Seule l’initiative de Jérôme Jarre, star des réseaux sociaux qui a réuni 2 millions de dollars au mois de mars pour lutter contre le faim en Somalie, a été relayée dans les médias du monde entier. Le jeune Français de 26 ans, installé aux Etats-Unis, avait lancé un défi aux internautes : faire décoller un avion chargé de nourriture. Sa collecte de dons, partagée en masse sur les réseaux sociaux, a ainsi permis la distribution de 60 tonnes de denrées alimentaires. Mais, malgré cette belle histoire, les besoins, immenses, sont encore loin d’être satisfaits.
60 TONNES DISTRIBUÉES ! VIDÉO POUR POUR LES 85,000 PERSONNES QUI ONT DONNÉ ET SOUTIENNENT CE PROJET ❤️ pic.twitter.com/kEXTKPk5wD
— JÉRÔME JARRE (@jeromejarre) 4 avril 2017
- L’aide humanitaire, pas une priorité pour la communauté internationale
Malgré les appels répétés du secrétaire général de l’ONU, Antonio Guterres, qui évoque la "pire crise humanitaire depuis la fin de la Seconde guerre mondiale", la communauté internationale tarde à se mobiliser. Les Nations unies n’ont ainsi reçu, début avril, que 20% des 4,4 milliards de dollars nécessaires pour acheminer de l’aide dans la Corne de l’Afrique. "En quelques années, les préoccupations humanitaires ont cédé face aux préoccupations migratoires", avance Tristan Coloma.

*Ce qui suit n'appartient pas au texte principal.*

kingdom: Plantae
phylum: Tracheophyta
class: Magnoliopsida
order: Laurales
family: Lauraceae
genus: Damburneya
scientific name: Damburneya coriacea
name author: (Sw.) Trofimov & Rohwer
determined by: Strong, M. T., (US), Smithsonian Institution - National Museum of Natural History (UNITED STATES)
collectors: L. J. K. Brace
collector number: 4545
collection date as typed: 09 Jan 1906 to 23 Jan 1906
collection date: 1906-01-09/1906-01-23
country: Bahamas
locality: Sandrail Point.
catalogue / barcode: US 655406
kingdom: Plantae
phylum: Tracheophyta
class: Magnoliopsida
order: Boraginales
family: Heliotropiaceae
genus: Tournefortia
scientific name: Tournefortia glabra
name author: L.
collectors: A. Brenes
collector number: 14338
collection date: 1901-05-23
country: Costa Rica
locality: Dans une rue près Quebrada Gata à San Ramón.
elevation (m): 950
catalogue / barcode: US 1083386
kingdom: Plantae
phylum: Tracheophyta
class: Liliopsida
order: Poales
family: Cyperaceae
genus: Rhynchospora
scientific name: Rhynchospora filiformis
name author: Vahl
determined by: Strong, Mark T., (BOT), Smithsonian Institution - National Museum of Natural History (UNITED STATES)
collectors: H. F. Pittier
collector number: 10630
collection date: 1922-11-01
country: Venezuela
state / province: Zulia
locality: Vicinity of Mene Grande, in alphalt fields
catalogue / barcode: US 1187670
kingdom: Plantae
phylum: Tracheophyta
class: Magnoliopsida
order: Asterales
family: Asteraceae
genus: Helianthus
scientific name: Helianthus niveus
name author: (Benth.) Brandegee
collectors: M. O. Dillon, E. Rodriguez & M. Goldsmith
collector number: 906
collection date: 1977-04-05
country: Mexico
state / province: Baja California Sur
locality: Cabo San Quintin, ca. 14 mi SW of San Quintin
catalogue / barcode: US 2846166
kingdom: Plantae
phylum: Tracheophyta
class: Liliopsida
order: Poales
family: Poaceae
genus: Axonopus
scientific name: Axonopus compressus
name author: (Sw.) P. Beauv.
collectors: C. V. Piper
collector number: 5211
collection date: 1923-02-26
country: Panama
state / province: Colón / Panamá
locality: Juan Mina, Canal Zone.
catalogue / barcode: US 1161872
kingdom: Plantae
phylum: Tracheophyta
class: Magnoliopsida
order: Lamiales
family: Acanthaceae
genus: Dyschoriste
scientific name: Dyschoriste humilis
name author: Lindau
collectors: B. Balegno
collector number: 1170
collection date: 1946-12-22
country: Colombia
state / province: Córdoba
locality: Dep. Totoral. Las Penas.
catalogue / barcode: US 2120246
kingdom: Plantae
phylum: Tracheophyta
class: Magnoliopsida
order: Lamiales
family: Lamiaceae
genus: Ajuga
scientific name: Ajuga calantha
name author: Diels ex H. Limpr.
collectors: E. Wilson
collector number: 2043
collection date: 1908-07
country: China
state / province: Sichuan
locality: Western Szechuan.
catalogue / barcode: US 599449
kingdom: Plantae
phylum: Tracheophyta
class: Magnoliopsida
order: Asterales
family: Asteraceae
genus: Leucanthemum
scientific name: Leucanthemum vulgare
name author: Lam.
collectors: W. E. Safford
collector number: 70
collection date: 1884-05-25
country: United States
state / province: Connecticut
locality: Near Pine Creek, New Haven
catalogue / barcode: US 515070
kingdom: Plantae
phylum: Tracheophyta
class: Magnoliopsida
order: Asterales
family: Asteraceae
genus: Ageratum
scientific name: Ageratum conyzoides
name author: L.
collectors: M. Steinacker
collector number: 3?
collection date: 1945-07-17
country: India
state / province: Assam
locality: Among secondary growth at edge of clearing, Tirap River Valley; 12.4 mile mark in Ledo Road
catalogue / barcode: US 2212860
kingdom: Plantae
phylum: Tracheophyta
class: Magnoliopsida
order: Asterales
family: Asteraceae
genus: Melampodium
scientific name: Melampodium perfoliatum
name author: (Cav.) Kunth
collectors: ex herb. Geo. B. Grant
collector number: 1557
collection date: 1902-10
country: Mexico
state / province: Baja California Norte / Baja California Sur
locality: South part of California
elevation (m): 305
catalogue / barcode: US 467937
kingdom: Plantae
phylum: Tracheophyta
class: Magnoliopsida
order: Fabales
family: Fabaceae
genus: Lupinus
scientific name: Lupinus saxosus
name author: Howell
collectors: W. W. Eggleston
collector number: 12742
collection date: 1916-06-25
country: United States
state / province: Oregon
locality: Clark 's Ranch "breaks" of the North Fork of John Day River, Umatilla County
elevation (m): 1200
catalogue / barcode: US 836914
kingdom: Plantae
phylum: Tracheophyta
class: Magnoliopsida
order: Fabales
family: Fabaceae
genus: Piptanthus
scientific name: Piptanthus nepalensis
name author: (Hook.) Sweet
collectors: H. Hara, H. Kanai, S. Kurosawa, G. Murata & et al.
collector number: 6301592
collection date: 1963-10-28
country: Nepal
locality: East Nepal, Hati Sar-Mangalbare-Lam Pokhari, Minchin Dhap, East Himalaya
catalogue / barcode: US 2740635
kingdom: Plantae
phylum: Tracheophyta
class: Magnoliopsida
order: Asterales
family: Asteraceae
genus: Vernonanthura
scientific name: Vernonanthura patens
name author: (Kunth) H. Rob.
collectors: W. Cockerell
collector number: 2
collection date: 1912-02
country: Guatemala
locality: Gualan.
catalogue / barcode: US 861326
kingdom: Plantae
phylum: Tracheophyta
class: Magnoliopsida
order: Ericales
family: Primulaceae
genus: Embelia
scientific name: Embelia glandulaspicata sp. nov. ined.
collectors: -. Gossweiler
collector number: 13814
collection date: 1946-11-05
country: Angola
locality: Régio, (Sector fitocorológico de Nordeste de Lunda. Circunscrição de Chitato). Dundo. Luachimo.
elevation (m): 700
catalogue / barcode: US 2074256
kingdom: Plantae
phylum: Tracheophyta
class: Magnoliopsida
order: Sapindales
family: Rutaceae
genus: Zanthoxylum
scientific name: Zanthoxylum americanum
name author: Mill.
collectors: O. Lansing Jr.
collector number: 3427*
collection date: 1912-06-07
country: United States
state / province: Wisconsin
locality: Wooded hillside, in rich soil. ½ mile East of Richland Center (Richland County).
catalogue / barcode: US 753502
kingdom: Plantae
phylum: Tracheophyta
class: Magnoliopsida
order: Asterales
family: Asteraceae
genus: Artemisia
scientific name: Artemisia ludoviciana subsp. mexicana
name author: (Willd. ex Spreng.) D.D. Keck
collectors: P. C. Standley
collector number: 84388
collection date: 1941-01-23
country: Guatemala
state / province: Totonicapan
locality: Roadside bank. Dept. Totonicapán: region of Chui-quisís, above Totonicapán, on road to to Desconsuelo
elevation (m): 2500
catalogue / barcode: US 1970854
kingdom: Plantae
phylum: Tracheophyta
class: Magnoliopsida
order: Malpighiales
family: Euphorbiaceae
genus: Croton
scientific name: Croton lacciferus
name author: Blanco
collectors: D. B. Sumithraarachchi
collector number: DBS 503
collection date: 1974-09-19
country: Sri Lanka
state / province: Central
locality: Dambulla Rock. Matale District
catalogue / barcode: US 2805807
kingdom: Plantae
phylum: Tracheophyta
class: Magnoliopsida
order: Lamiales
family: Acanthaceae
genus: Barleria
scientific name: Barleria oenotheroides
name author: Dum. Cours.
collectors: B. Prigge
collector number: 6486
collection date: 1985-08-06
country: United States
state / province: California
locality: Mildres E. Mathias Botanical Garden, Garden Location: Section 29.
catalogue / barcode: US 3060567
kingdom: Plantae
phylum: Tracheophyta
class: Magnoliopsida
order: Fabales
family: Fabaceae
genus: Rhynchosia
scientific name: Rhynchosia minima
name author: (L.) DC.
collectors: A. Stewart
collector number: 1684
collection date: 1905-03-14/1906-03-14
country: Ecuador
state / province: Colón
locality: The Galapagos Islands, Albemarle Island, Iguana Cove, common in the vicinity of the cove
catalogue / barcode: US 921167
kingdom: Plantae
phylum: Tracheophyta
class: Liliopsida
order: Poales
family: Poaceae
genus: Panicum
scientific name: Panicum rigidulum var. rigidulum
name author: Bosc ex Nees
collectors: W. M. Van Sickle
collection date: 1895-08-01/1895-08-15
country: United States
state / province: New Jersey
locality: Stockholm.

Résultat : l’aide humanitaire, comme l’aide au développement (ADP), ne sont plus des priorités pour l’Union européenne. L’UE, qui s’était fixée comme objectif de consacrer 0,7% de son revenu national brut à l’ADP en 2015, n’a atteint que 0,41% en 2014, selon Eurostat. "Les politiques migratoires de l’Union européenne sur la zone de la Corne de l’Afrique ont pour objectif de maintenir les gens sur place en faisant de l’aide au développement, essentiellement industrielle", précise le rédacteur en chef de la Lettre de l’océan indien. "Sauf qu’on ne mange pas des boulons."